Step 2033 is calculated non-subject content set θ (θ
1, θ
2... θ
k... θ
N-K) proper vector and the subject content set C (C of interior element
1, C
2... C
k... C
K) the cosine distance of proper vector of interior element, this cosine distance can be used as the criterion of the similarity of non-subject content module and subject content module.The non-subject content module that similarity is lower than certain threshold value will be considered to the content that need be filtered, and these modules can remove from dom tree.Choosing according to user's personal set of said threshold value is relevant, and in the general end product, browser can provide a configuration interface, and the user can adjust this threshold value according to practical application.

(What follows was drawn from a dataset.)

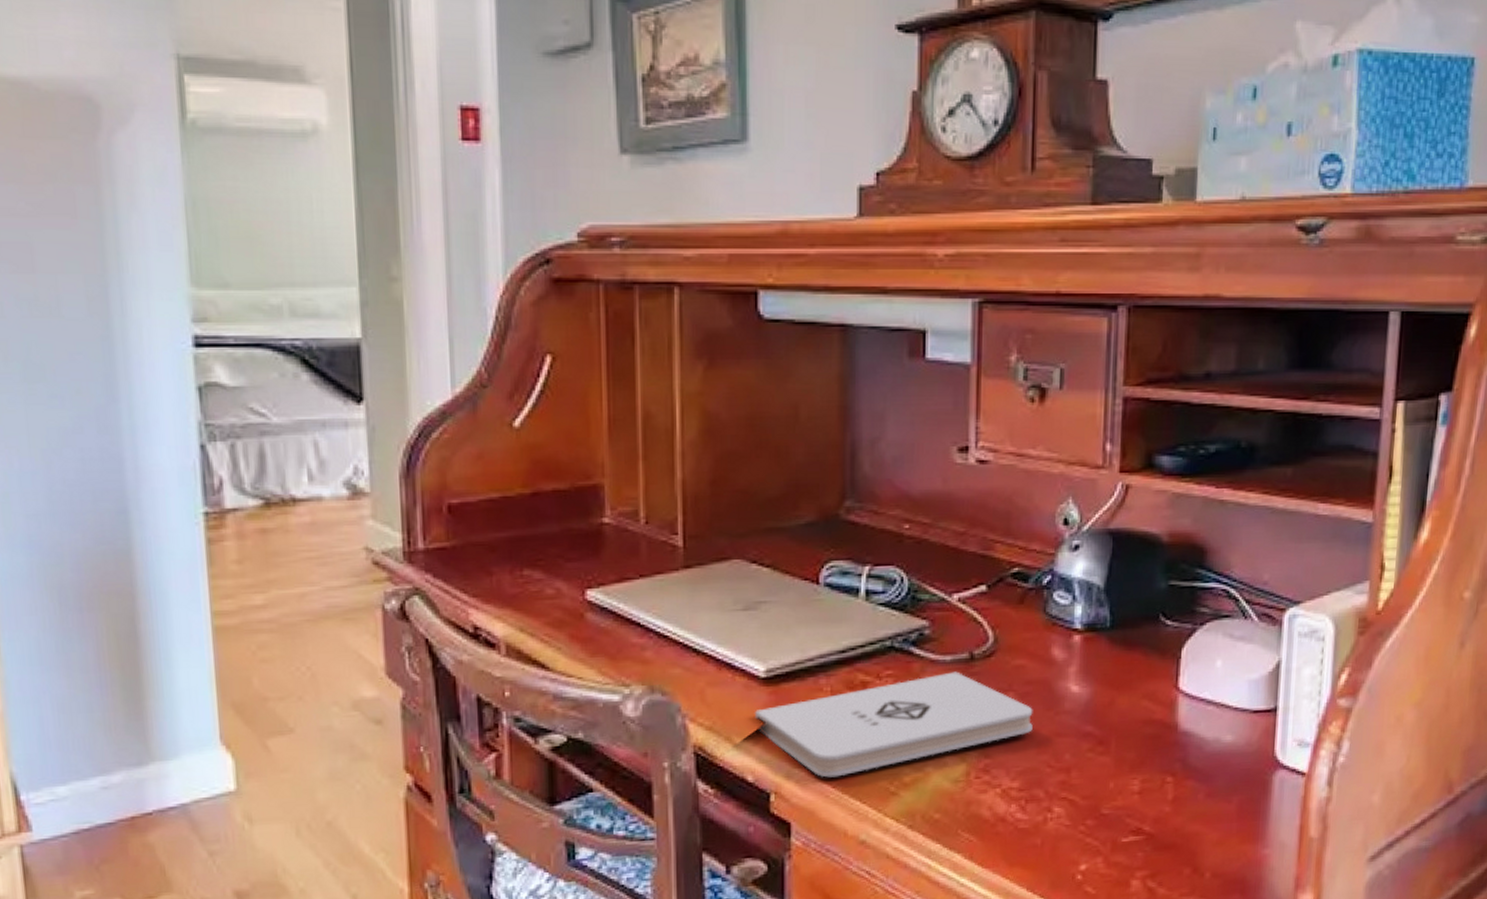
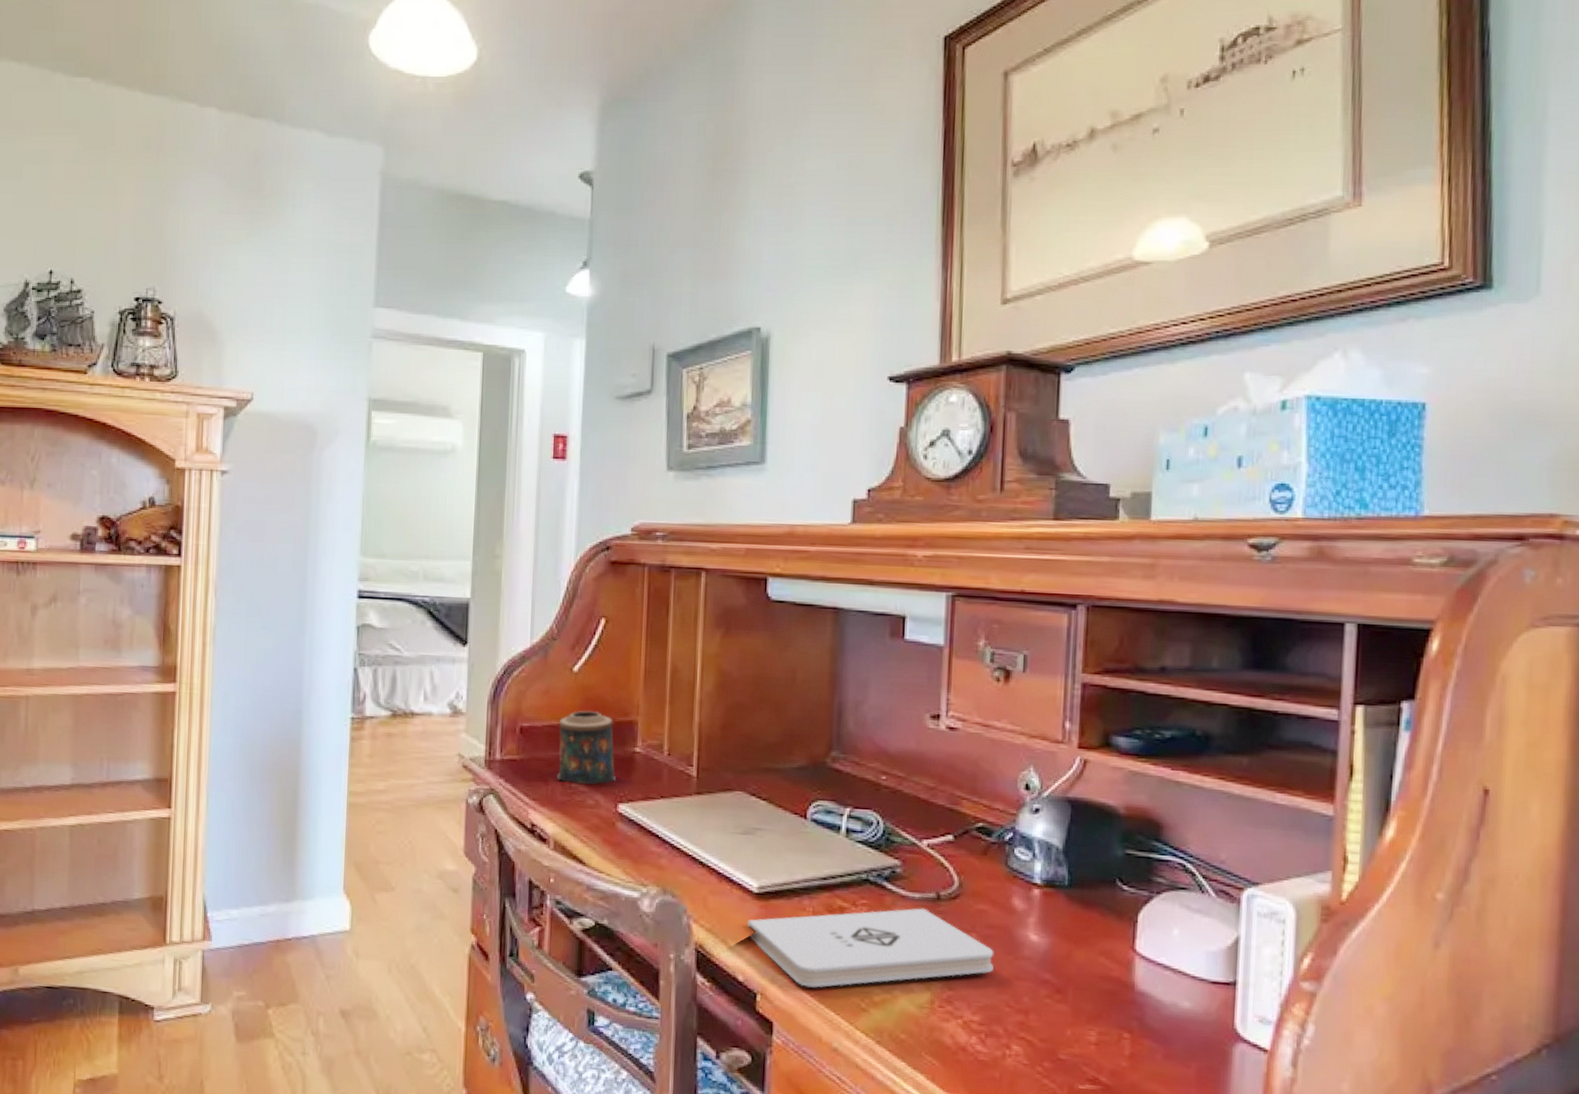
candle: none [500,475,580,571] -> present [557,710,616,785]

The calculation of similarity degree formula is following, wherein X
iAnd Y
iRepresented i component of the proper vector of carrying out the similarity computing respectively:
Formula 3
More than; Be merely preferred embodiment of the present invention, but protection scope of the present invention is not limited thereto, any technician who is familiar with the present technique field is in the technical scope that the present invention discloses; The variation that can expect easily or replacement all should be encompassed within protection scope of the present invention.Therefore, protection scope of the present invention should be as the criterion with the protection domain that claim was defined.